KwaZulu-Natal’s provincial commissioner will be returning to work after acting national police commissioner Lieutenant-General Khomotso Phahlane failed in his bid to keep her out of office.
Durban High Court judge Nkosinathi Chilli dismissed an application to appeal his earlier judgment overturning Phahlane’s decision to suspend provincial commissioner Lieutenant-General Mmamonnye Betty Ngobeni.
The application was dismissed with costs on Tuesday.
Chilli had previously found that Phahlane did not have the authority to suspend Ngobeni in May, as he needed the support of the police minister and the provincial executive council.
Phahlane had also given Ngobeni notice that he intended establishing a board of inquiry to investigate allegations of misconduct and her fitness to hold office.
In his ruling on Tuesday, Chilli said that Phahlane’ s application for leave to appeal was founded on three grounds. “That this court was firstly wrong in its interpretation of the provisions of Section 8 and 9 of the South African Police Services Act 68 of 1995.
“Secondly, in finding that it was ceased with determining part B of the relief sought by the respondent and thirdly, in setting aside the decisions made by the applicant (the acting national police commissioner) on 18 March and 17 May respectively.”
Chilli said that in support of the first ground of appeal, [advocate Reghana Tulk] submitted that the question decided by the court, namely the interpretation of Sections eight and nine of the SAPS act, was novel and therefore deserved attention of a superior court. “The mere fact that the question decided by a court is novel is no justification for allowing leave to appeal,” said Chilli.
“The second ground of appeal was, in my view, adequately dealt with by this court.

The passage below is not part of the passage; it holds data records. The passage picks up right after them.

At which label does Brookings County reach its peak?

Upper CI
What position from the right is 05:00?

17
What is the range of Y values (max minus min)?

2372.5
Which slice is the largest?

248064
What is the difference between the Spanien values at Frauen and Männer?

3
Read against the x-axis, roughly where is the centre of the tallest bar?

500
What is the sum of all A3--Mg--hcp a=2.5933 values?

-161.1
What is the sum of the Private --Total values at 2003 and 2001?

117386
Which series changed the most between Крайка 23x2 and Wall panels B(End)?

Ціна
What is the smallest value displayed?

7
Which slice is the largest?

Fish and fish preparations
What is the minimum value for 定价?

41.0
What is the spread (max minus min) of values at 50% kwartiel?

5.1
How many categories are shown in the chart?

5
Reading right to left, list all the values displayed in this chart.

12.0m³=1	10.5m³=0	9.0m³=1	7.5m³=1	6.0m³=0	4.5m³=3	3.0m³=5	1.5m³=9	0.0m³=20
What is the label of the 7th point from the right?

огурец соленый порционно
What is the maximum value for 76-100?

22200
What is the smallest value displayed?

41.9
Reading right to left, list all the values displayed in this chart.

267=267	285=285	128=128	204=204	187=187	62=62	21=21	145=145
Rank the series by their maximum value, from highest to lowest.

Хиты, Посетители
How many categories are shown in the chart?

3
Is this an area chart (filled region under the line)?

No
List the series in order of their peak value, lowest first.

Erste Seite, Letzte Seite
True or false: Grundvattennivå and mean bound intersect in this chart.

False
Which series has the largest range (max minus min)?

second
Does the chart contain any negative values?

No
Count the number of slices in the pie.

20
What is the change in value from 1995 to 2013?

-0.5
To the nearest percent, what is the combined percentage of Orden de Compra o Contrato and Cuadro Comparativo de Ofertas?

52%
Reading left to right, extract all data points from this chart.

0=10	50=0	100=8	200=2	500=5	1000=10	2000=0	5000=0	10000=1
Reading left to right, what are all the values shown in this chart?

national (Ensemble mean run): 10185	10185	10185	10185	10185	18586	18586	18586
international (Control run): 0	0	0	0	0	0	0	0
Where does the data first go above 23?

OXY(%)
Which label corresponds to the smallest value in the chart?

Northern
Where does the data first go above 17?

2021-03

Before concluding that it was seized with part B of the relief, this court satisfied itself that sufficient material was placed before it to deal with and also pronounce on that part of the respondent’s relief,” he said.
Chilli said that the court had allowed counsel sufficient opportunity to argue and make submissions on part B, and they did.
“I am therefore satisfied that there are no prospects that another court might find that this court was not ceased with part B of relief sought by the respondent,” he said.
“To conclude, I am not satisfied that the appeal would have reasonable prospects of success, on any of the grounds, and for that reason, I make the following order: The application for leave to appeal is dismissed with costs.”
Ngobeni has been in the spotlight over allegations that businessman Thoshan Panday paid for her husband’s lavish birthday party. She also faces allegations that she ordered the head of the Directorate for Priority Crime Investigation (Hawks) in KwaZulu-Natal to stop investigating Panday in connection with a R60 million police accommodation tender.
Ngobeni has claimed that she paid Panday back and denies interfering with the investigation against the businessman, which was led by KwaZulu-Natal Hawks boss Major-General Johan Booysen.